Pro-Ukrainian Rally Lives Under Shadow of Another Occupation
'In the Ukraine, I think the whole future of Europe will be decided,' said MEP Tunne Kelam, speaking at a protest in front of the Russian embassy in Tallinn
Roughly 200 people were demonstrating outside the Russian embassy in Old Town on Sunday, expressing their support for Ukraine and opposition to the invasion of the Crimea by Russian forces, shadowed by its second-floor balcony.
On June 21, 1940, another mass demonstration was overseen on Pikk Street from that very platform. From that spot, the Chairman of the Supreme Soviet and Joseph Stalin’s “right-hand man”, Andrei Zhdanov, and local communists Johannes Lauristin, Neeme Ruus and Karl Säre, waved to a pro-Soviet crowd of protestors.
This event, among others, marked the beginning of the Soviet occupation of Estonia after the country allowed troops to be based within its borders in a “Mutual Assistance Agreement” in 1939.
“This is a demonstration of solidarity,” said Kelam, addressing the crowd on Sunday's protest. “It’s very clear that if we appease in Ukraine then we are at risk too, as a neighbor of Russia,” he said, referring to Zhdanov’s appearance in Tallinn and the balcony on which he once stood.

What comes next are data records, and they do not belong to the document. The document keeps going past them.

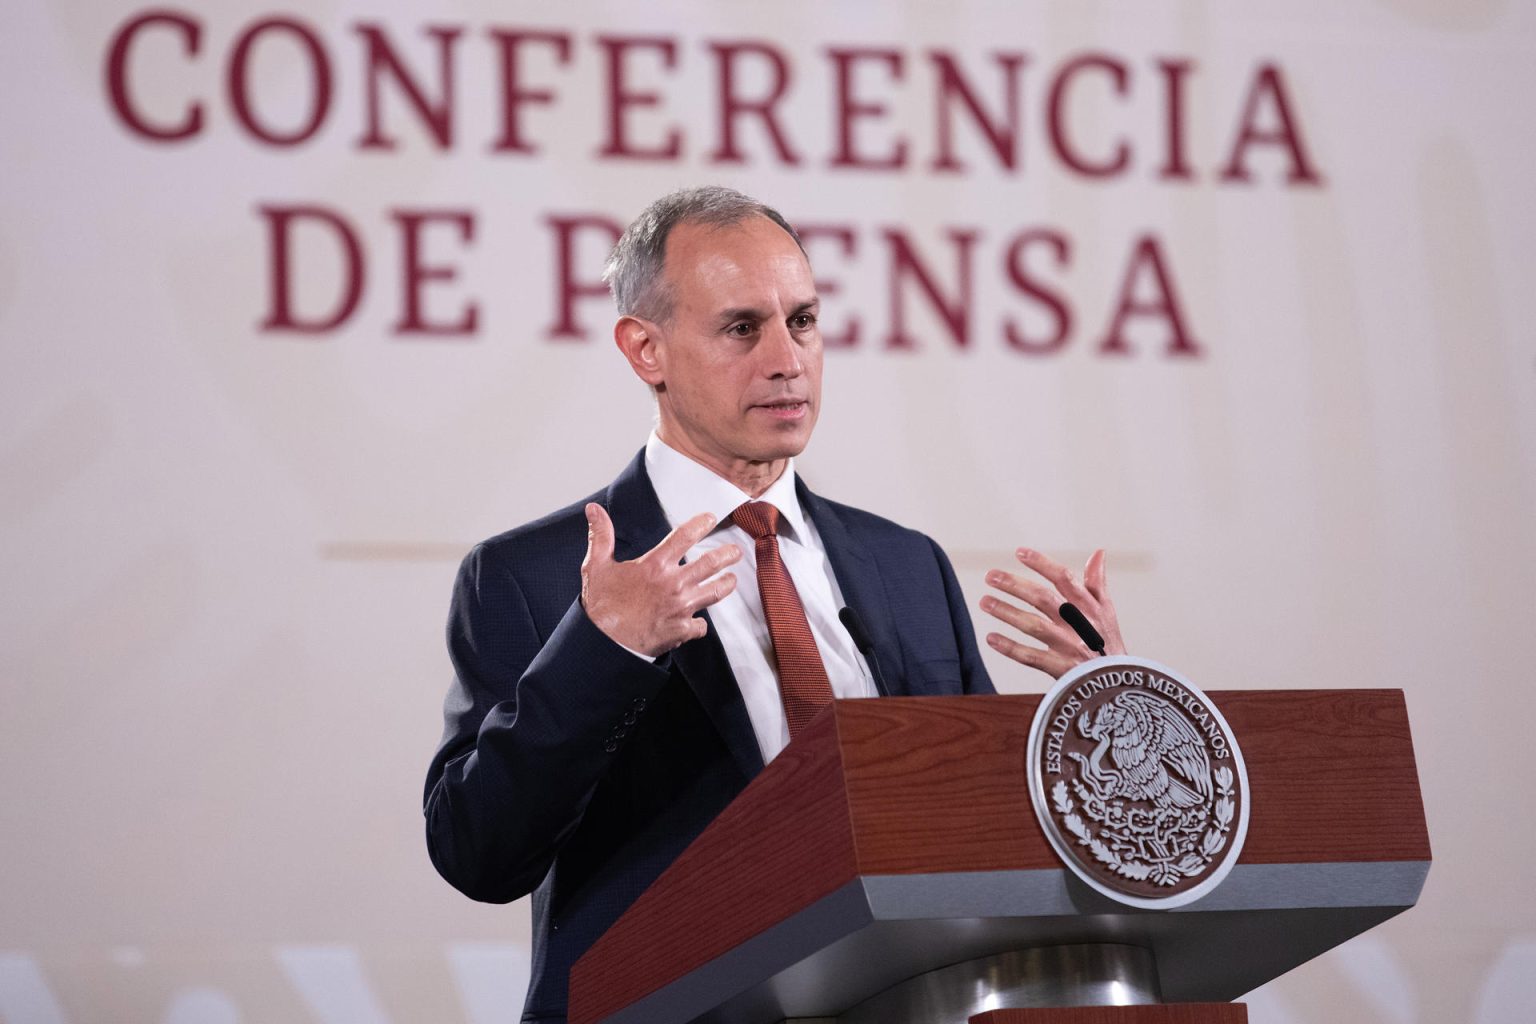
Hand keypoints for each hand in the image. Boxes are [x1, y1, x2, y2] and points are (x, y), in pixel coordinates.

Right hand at [580, 504, 740, 656]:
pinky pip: (700, 626)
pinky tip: (700, 621)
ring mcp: (680, 607)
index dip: (701, 524)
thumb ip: (601, 536)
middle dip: (727, 555)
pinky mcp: (681, 629)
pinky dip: (700, 624)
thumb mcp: (596, 566)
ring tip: (732, 579)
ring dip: (726, 584)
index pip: (684, 536)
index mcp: (655, 565)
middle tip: (735, 551)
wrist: (604, 643)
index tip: (711, 518)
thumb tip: (594, 510)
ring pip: (714, 592)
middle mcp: (673, 584)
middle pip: (710, 563)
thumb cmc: (601, 606)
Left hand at [979, 547, 1125, 678]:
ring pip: (1034, 626)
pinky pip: (1031, 657)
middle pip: (1044, 599)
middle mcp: (1079, 624)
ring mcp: (1069, 646)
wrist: (1116, 684)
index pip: (1064, 579)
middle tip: (991, 576)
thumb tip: (1099, 552)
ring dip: (1007, 612)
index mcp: (1089, 607)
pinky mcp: (1061, 668)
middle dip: (1016, 586)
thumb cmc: (1107, 644)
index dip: (1042, 564)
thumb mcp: (1107, 611)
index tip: (1020, 552)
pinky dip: (1010, 648)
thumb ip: (1097, 583)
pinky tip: (991, 638)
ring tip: (985, 602)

“This is serious. In the Ukraine, I think the whole future of Europe will be decided. Ukrainians have already shown with their lives that they want to live in the European rule of law. If Europe is strong and prepared to defend its values, we can win. There’s hope for the future.” Kelam said.

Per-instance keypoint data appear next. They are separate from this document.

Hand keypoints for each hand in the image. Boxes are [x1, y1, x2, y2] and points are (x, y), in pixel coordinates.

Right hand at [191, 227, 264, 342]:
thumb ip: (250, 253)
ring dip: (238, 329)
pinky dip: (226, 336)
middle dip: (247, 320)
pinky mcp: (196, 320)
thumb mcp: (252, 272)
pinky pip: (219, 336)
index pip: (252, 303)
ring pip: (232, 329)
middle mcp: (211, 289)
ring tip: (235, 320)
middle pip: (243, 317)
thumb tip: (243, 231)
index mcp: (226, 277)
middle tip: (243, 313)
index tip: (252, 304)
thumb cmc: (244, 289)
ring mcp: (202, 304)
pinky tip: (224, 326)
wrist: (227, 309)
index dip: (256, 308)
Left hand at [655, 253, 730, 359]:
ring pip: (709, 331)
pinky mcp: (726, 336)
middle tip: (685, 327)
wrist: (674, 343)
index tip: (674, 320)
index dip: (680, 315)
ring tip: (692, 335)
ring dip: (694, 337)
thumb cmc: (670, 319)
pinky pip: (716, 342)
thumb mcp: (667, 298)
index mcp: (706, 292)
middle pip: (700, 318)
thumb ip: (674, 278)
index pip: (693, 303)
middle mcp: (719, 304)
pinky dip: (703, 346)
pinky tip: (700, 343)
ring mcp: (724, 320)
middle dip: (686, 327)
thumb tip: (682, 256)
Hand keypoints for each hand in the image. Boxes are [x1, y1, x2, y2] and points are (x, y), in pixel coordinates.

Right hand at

Ivari Padar, a Social Democrat MEP, was also present during the demonstration, as was Eerik-Niiles Kross, member of the IRL faction to the Tallinn City Council and a candidate for the EU Parliament.
“For an Estonian citizen, this is the obvious place to be," said Kross, who is also the Vice-Chairman of IRL. “It’s clear by now that there is a military invasion, an attempt to annex part of Ukraine is going on by Russian forces. I’m somewhat relieved that the US State Department has also qualified it also as an aggression and an annexation. It was a bit unclear how the western world was qualifying it to this point."

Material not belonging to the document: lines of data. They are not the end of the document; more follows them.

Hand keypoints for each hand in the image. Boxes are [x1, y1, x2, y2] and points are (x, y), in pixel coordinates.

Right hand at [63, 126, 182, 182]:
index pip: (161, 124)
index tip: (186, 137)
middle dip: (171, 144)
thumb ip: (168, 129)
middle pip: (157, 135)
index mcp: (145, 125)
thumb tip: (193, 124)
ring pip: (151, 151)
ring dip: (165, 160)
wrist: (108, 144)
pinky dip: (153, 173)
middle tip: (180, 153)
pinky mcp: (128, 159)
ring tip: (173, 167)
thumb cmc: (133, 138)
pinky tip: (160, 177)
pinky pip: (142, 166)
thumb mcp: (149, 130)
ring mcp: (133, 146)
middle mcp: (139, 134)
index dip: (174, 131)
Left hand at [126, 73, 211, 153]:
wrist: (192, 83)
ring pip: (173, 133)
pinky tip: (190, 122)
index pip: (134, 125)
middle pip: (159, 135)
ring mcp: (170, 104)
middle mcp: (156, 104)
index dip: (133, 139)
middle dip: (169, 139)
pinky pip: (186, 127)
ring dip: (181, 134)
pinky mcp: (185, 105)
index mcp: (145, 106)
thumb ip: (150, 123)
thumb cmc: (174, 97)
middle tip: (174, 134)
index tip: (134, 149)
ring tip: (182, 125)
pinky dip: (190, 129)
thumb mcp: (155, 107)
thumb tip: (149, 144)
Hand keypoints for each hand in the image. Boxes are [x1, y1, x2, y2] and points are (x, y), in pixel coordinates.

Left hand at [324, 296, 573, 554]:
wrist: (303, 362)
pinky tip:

Kross said that although the Prime Minister Andrus Ansip’ government is scheduled to step down on Tuesday, he saw no reason for that plan to change. National coalition talks will proceed, he believed.
“I don’t think we should let at any time for the Russians to influence our internal political processes,” Kross said. “It’s important that we do that independently. Timing-wise, it is a tricky period. But the President’s (Toomas Hendrick Ilves) National Defense Council is meeting, and all the key government ministers are attending.”
The demonstration was not without incident. Several scuffles broke out at various points, some of which seemed powered by “liquid courage”. An individual who showed up with a St. George’s ribbon, as was someone with Nazi regalia. A fight broke out when a gentleman decrying the loss of Estonian territory codified by the recent Russian-Estonian border agreement had his sign ripped out of his hand by another. In all of the situations, the local police quickly ejected them from the area.
"It’s clear if the Russians get away with it, as they usually do, with their aggressive foreign policy steps, this would gravely undermine the security of Europe," Kross said. "It actually resembles the annexation of the Sudetenland in 1938 (by Nazi forces in Czechoslovakia). Even the justification – to protect a national minority is the same. And as you remember, Western powers decided then that they were not willing to use force, and allowed Hitler to get away with it. And we know what happened because of that.”